Exercise set:
a. Reproduce the measurement error excerpt word for word, everything from "Individuals who are" down to "perform these analyses.".
b. Continue the passage on measurement error analysis, picking up after its final sentence.

Document excerpt:

[start]

MEASUREMENT ERROR ANALYSIS AND ADVANCED STATISTICAL METHODS | Six Sigma and Beyond: Statistical Process Control, Volume IV

The supplemental features of measurement error analyses that are described in this section use graphical and simple mathematical manipulations of data. The techniques are based on statistical procedures that are part of high-level inferential statistics.

Individuals who are familiar with analysis of variance with repeated measurements (repeated-measures ANOVA), profile analysis, multivariate analysis of variance (MANOVA), and tests of compound symmetry may use these techniques to expand their analysis of the data. These techniques may be used to design very efficient and sophisticated experiments that study measurement error. The advanced procedures are beyond the scope of this chapter and should be attempted only if the analyst has performed the procedures of the basic methodologies and has unanswered questions concerning the sources of measurement system error. Professional statisticians use commercially available software packages (SAS, BMDP, MINITAB, or SPSS) and mainframe computer systems when they perform these analyses.

DATA COLLECTION PROCEDURES

Select five parts from the manufacturing process. The parts should be selected from the process so that they represent parts measured during the regular manufacturing process. The findings of the study should apply to the full operating spectrum of the manufacturing process. The parts may be randomly selected from the process stream, or they may be specified. So that the full operating range of the instrument is studied, some of the parts should be on the low side of the product specification, some should be near the center of the product specification, and some should be near the high side of product specification. A broad and plausible range of part sizes is needed if the linearity of the measurement system error is to be assessed.
Identify each part with a part number. The parts or test specimens should be prepared for measurement as is typical during the manufacturing process, for instance, burrs should be removed, chips and cutting oil should be wiped off, etc. The part numbers should be readily identifiable by the study analyst but not by the appraisers. The part numbers should be permanent and should be placed in such a way that they do not interfere with the performance of the measurement system.

[end]

Recorded data:
[start]

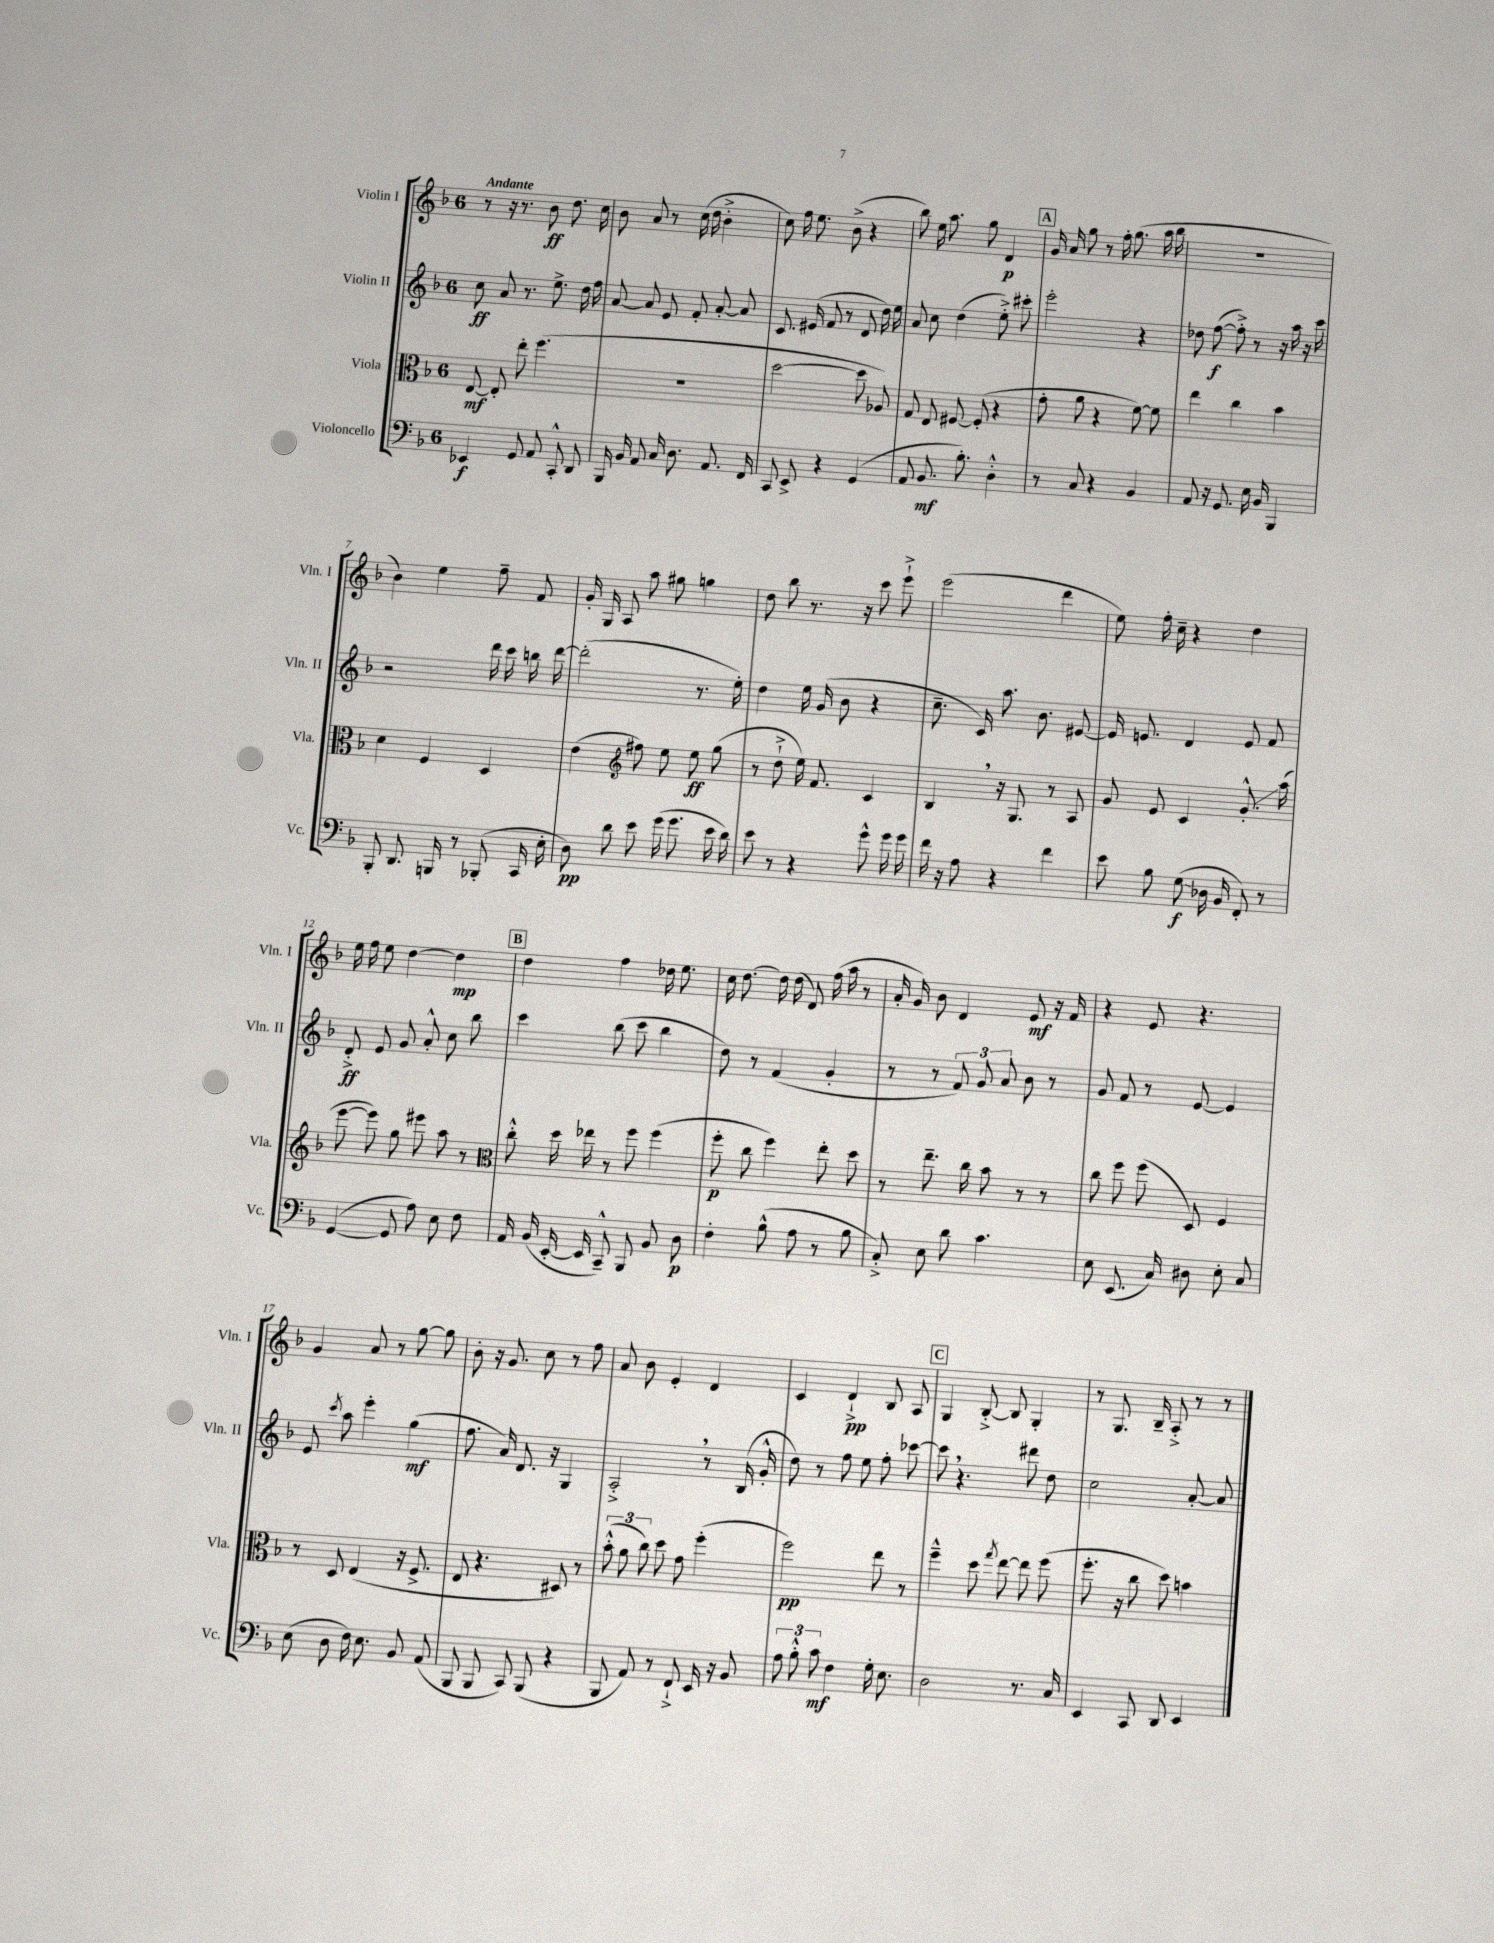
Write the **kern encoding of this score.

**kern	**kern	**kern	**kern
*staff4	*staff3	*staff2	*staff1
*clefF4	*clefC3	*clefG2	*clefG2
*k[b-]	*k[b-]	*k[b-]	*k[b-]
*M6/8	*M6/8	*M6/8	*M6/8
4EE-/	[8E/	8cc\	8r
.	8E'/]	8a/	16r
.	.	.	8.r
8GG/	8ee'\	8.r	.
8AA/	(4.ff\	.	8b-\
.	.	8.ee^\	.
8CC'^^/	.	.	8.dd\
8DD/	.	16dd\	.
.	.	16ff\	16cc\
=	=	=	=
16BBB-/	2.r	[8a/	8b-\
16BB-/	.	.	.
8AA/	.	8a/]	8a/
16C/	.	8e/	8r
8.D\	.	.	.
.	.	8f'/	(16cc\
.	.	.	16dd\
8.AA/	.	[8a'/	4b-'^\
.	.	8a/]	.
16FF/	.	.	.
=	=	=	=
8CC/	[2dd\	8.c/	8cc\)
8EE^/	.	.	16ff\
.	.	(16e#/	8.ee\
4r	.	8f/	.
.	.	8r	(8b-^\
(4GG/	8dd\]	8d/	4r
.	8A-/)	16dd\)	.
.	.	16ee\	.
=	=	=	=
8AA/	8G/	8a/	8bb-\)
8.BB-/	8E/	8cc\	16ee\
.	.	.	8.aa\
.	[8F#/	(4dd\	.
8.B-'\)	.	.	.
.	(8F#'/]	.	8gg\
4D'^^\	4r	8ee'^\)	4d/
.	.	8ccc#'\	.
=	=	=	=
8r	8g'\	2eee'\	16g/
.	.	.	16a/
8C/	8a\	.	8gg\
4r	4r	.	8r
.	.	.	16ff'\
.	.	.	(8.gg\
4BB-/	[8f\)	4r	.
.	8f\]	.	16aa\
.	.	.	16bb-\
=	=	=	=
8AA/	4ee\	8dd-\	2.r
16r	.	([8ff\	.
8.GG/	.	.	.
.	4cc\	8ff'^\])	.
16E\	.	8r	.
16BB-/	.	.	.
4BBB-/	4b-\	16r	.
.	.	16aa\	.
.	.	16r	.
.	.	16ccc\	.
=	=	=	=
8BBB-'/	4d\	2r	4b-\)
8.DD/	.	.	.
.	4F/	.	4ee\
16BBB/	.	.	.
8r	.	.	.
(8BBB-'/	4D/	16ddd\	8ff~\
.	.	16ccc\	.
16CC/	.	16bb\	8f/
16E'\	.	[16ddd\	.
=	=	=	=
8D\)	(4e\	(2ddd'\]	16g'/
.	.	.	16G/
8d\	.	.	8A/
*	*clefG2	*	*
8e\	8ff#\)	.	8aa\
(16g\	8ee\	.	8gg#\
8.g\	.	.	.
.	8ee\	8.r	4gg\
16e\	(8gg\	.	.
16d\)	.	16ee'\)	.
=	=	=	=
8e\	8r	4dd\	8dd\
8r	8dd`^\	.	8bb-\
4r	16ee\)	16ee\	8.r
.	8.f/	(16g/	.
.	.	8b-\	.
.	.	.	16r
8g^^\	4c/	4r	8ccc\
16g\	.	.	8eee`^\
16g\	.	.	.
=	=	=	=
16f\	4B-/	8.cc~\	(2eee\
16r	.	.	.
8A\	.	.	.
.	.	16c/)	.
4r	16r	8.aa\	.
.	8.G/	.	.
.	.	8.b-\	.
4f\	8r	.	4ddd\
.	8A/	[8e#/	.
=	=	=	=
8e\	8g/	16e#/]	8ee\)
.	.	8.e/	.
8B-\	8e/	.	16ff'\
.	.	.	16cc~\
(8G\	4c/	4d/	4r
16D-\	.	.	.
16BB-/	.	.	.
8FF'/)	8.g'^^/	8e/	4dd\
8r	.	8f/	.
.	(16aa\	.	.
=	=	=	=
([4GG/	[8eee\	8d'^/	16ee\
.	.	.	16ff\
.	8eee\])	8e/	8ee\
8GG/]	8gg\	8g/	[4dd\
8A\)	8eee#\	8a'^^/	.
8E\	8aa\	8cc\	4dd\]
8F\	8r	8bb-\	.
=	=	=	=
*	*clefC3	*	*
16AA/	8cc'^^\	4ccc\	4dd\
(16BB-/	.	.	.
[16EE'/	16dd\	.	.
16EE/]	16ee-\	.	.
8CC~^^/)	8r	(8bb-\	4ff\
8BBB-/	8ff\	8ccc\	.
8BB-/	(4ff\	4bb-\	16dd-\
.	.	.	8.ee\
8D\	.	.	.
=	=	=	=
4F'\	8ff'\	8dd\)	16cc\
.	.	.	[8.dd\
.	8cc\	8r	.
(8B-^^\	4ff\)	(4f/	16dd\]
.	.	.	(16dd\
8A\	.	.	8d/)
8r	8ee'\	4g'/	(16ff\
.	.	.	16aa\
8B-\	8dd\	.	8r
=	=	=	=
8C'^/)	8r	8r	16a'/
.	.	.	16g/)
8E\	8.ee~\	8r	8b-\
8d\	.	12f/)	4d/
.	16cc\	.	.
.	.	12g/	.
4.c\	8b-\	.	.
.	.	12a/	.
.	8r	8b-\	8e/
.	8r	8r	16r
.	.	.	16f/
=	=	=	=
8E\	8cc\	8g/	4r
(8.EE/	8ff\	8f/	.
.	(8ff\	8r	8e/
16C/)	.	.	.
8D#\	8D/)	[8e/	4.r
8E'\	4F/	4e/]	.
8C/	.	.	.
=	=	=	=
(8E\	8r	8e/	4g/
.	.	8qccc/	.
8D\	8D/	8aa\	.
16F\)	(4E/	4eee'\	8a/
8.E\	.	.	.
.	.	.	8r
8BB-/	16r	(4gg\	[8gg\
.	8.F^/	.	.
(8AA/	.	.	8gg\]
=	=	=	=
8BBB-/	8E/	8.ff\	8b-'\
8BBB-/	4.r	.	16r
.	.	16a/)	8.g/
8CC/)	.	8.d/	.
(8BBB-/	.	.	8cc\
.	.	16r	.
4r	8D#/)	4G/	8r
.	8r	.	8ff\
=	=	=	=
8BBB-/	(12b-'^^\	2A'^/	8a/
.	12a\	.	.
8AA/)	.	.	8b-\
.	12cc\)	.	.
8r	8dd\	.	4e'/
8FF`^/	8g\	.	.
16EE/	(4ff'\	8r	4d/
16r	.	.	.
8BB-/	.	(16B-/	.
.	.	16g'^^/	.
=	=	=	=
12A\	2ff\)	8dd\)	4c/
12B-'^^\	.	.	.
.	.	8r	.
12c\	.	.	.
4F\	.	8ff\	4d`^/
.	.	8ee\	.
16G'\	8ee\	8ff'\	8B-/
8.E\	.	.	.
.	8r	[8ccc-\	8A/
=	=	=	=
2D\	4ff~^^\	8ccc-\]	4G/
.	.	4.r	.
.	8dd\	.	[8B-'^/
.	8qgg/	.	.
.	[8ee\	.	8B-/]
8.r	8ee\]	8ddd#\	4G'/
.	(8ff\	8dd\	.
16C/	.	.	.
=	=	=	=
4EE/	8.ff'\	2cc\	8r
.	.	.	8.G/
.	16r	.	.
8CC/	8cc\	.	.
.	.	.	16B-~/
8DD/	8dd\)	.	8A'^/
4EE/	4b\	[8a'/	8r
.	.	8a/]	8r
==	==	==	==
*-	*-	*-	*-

[end]

Set of answers:
a.
Individuals who are familiar with analysis of variance with repeated measurements (repeated-measures ANOVA), profile analysis, multivariate analysis of variance (MANOVA), and tests of compound symmetry may use these techniques to expand their analysis of the data. These techniques may be used to design very efficient and sophisticated experiments that study measurement error. The advanced procedures are beyond the scope of this chapter and should be attempted only if the analyst has performed the procedures of the basic methodologies and has unanswered questions concerning the sources of measurement system error. Professional statisticians use commercially available software packages (SAS, BMDP, MINITAB, or SPSS) and mainframe computer systems when they perform these analyses.

b.
Store the parts or test specimens in a protective manner between the measurement trials. Some measurement stability studies are conducted over very long periods of time. The test parts should be protected from chips, scratches, surface erosion , oxidation, or any other change that would interfere with measuring the characteristic.
Calibrate the measurement instrument. Calibrate the measurement device before measuring parts. Use a standard calibration procedure. If a standard calibration procedure does not exist, develop one and include it as part of the measurement system.
Determine the frequency of repeated measurements. The five standard parts should be retested at a frequency based on a regular and rational plan. Use an equal time period between the measurement trials. Select the time period between trials so that sources of special and common variation have an opportunity to be included in the study data.
Record the readings on a control chart form. Record the measurements carefully on a variables data control chart form. The data placed in one row must be measurements for one part. The data in Row 1 must always result from the part numbered 1, the data in Row 2 must come from only Part 2, and so on. Sample data are presented in Figure 15.17.

Figure 15.17: Sample coded data recorded on a control chart.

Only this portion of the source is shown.